Entre la penumbra, una silueta femenina se contorneaba solitariamente sobre una tarima al compás del tema “Tiburón a la vista”, el hit de Los Wawancó.
La pista de baile estaba vacía. En la barra, dos tipos bebían en silencio.
Al concluir esa canción, la mujer bajó del pedestal para caminar con desgano hacia ellos. Después, los tres se instalaron en una mesita del fondo; al rato se les unió la “madama” del lugar.
Los tipos comentaron algo antes de soltar una sonora carcajada. Esa risa hizo que, desde una mesa aledaña, un hombre se fijara en ellos; luego volvió a concentrarse en su vaso de vodka.
Era la madrugada del 8 de mayo de 1978, y allí, en la whiskería “Elsa”, de Necochea, no había otros clientes.
Las chicas del lugar le lanzaban miradas sugestivas. Pero él parecía no advertirlo, tal vez sumido en algún recuerdo. Se trataba de Milivoje Pesic, un marinero yugoeslavo que integraba la tripulación del Mavro Vetranic, un carguero anclado en el puerto de Quequén. Lo cierto es que estaba lejos de imaginar el cariz que tomaría la velada.
El primer signo del asunto fue auditivo: un griterío que provenía de la mesita del fondo. La discusión entre los dos tipos y sus acompañantes pasó a las manos, en medio de insultos y alaridos.
Fue entonces cuando Pesic decidió intervenir. Pero, de pronto, a mitad de camino, vio las estrellas, antes de que todo se le oscureciera. En realidad, un botellazo había estallado en su mollera y cayó de bruces.
Quien sabe cuánto tiempo tardó en recuperar la conciencia. La cuestión es que, al abrir los párpados, vio el cadáver despanzurrado a puntazos de la mujer que había bailado en la tarima. La otra, con heridas leves, gemía. Rápido de reflejos, Pesic puso los pies en polvorosa.
Ya clareaba cuando llegó al muelle. Y con premura, intentó alcanzar la escalerilla del barco, cuando varias manos lo tomaron por atrás, en medio de órdenes e insultos. Esposado por la espalda, lo arrojaron a un patrullero que lo condujo a la comisaría 1ª de Necochea. Esa fue la primera escala de su pesadilla.
Todo está guardado en la memoria
Todo indica que los policías querían resolver el caso lo más rápido posible. Y no malgastaban el tiempo. A tal efecto, lo tenían Pesic –aún esposado y ya con un ojo en compota– en una silla, ante unan lámpara que lo enceguecía.
Para que no se cayera del asiento, dos agentes lo sostenían, mientras el comisario Gerardo Arias –a quien esta trama le daría una módica celebridad– lo ametrallaba con preguntas. Por respuesta, el detenido sólo balbuceaba frases incomprensibles, ante las cuales el comisario insistía cada vez con peor talante.
______________________________
- [LISTA DE TAREAS]
• a. Reproduce sin cambios una parte del fragmento sobre el crimen de Necochea: comienza en las palabras que contienen "Al concluir esa" y termina después de "tomaría la velada.".
• b. Prolonga el relato del crimen de Necochea a partir de su última oración.
El material que aparece a continuación no es necesario.

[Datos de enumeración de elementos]
______________________________
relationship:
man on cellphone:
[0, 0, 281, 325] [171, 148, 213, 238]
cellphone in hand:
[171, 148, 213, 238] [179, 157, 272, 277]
______________________________
- [RESULTADOS POR TAREA]
• a.
Al concluir esa canción, la mujer bajó del pedestal para caminar con desgano hacia ellos. Después, los tres se instalaron en una mesita del fondo; al rato se les unió la “madama” del lugar.
Los tipos comentaron algo antes de soltar una sonora carcajada. Esa risa hizo que, desde una mesa aledaña, un hombre se fijara en ellos; luego volvió a concentrarse en su vaso de vodka.
Era la madrugada del 8 de mayo de 1978, y allí, en la whiskería “Elsa”, de Necochea, no había otros clientes.
Las chicas del lugar le lanzaban miradas sugestivas. Pero él parecía no advertirlo, tal vez sumido en algún recuerdo. Se trataba de Milivoje Pesic, un marinero yugoeslavo que integraba la tripulación del Mavro Vetranic, un carguero anclado en el puerto de Quequén. Lo cierto es que estaba lejos de imaginar el cariz que tomaría la velada.

• b.
En este punto, cabe aclarar que Pesic era políglota; sabía hablar en tres idiomas –inglés, francés e italiano–, además de su lengua natal. Sin embargo, no entendía ni una sola palabra en español. Así, con semejante obstáculo, transcurrió su interrogatorio, hasta que lo obligaron a firmar la confesión.
Su siguiente escala fue la cárcel de Azul, mientras el carguero Mavro Vetranic zarpaba sin él hacia Europa. Pesic quedó así librado a su suerte.
Al principio, el asesinato de la copera Mirtha Noemí Godoy, de 21 años, y las heridas a la “madama” Rafaela Villavicencio, de 42, tuvieron una escasa repercusión; sólo el diario “El Atlántico”, de Mar del Plata, se ocupó del tema, mientras la prensa nacional únicamente transcribía algún cable de agencia.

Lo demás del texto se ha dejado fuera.